I think I can also handle easily most of statements from literary critism used by advocates of the ghostly theory. Most of these only show that we are committed to fictional characters, not that they are ghostly: "There are characters in some nineteenth-century novels who are presented with a greater wealth of physical detail than is any character in any eighteenth-century novel." -- This sounds exactly like "There are characters in some nineteenth-century biographies who are presented with a greater wealth of physical detail than is any character in any eighteenth-century biography". Certainly this latter statement doesn't commit us to the view that all eighteenth- and nineteenth-century biographies were biographies of immaterial ghosts.

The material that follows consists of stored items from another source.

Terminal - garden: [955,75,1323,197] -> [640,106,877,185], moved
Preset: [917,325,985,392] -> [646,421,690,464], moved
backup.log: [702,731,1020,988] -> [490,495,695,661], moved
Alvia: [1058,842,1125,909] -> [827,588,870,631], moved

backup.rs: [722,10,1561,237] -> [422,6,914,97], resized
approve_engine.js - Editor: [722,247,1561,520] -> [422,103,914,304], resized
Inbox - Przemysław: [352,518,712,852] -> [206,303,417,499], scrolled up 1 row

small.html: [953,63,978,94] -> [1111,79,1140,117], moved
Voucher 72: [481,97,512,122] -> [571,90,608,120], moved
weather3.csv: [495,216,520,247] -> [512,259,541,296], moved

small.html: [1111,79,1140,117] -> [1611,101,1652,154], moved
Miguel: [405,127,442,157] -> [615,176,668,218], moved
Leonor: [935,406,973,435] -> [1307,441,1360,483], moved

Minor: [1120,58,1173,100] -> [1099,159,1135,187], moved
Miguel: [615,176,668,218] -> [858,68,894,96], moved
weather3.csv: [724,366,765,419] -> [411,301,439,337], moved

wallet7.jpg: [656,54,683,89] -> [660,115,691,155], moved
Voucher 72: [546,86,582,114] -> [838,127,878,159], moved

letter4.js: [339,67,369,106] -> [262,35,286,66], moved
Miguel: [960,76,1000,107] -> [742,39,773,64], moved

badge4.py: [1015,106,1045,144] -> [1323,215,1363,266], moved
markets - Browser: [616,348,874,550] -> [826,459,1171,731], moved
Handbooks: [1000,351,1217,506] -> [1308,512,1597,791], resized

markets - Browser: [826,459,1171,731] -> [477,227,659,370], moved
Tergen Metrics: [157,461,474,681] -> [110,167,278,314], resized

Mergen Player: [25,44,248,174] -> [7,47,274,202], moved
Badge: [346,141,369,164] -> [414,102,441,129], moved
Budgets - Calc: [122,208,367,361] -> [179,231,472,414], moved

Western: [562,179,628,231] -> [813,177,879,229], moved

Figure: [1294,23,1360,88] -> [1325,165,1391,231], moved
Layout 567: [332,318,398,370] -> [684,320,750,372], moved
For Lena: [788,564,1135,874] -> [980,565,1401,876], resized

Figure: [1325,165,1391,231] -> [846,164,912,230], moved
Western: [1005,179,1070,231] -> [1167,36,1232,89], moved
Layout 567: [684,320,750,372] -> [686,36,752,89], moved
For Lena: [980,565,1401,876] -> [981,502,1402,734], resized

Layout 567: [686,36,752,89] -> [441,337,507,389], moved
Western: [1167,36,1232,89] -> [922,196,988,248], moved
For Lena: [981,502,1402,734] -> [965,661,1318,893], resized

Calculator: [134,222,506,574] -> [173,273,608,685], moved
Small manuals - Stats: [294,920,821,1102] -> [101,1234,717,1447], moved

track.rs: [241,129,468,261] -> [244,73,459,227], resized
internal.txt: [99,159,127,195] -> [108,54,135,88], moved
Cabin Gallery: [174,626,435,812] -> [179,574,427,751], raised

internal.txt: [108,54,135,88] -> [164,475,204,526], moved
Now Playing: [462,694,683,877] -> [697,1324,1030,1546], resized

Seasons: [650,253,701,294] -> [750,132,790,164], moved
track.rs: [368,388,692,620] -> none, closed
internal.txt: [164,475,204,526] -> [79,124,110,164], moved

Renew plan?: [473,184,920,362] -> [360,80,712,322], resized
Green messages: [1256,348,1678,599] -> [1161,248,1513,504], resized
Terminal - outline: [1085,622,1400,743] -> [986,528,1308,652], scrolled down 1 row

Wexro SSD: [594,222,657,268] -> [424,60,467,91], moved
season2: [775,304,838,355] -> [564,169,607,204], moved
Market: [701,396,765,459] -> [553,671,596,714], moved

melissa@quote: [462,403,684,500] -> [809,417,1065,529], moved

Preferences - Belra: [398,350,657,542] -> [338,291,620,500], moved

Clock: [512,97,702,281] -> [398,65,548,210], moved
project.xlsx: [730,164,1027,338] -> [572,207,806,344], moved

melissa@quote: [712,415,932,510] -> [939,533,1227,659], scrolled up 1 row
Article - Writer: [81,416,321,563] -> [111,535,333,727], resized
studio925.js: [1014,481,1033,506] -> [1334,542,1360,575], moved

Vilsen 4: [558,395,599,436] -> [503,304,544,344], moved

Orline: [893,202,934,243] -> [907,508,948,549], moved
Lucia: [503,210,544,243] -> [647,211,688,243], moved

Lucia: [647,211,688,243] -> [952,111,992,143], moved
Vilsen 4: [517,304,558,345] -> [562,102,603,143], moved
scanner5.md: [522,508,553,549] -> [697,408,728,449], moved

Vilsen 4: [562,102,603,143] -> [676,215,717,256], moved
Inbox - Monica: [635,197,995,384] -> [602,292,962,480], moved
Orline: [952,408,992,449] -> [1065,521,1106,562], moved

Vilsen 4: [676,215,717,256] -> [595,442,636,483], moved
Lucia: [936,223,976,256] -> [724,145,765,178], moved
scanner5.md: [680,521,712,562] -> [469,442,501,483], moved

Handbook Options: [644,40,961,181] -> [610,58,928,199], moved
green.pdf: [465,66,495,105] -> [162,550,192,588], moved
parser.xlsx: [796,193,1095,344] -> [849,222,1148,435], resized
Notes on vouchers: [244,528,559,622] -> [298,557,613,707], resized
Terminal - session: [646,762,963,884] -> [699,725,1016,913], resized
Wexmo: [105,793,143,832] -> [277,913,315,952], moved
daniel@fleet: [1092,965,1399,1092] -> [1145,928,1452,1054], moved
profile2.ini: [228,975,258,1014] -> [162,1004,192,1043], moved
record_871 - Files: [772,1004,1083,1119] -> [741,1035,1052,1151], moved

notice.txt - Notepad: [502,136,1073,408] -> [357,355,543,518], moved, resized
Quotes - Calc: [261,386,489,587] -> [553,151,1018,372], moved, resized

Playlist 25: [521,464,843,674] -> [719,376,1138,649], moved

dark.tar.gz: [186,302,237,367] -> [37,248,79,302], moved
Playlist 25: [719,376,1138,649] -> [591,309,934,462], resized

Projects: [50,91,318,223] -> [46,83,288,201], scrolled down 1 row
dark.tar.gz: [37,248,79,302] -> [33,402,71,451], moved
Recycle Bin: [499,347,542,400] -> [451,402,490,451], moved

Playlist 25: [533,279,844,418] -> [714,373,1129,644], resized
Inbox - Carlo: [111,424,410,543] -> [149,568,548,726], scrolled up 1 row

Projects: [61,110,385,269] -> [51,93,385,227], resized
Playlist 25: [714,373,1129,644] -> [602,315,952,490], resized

Only statements about the alleged ontological dependence of fictional characters on acts of story-telling seem to create problems: I can hardly acknowledge that Conan Doyle really and literally created Sherlock Holmes, nor that Sherlock Holmes literally exists now but had not existed in 1800. But I don't share the intuitions that these statements must be literal truths. I would of course agree that Conan Doyle in some sense created or invented Sherlock Holmes. But did he bring it about that Sherlock Holmes really exists? This is far less clear, since like most people I also believe that a) Sherlock Holmes is human, but b) Conan Doyle never created a human being, and anyway c) Sherlock Holmes does not really exist. So whatever we mean when we agree that Conan Doyle "created" Sherlock Holmes, it seems doubtful that we mean that he literally brought it about that Sherlock Holmes exists.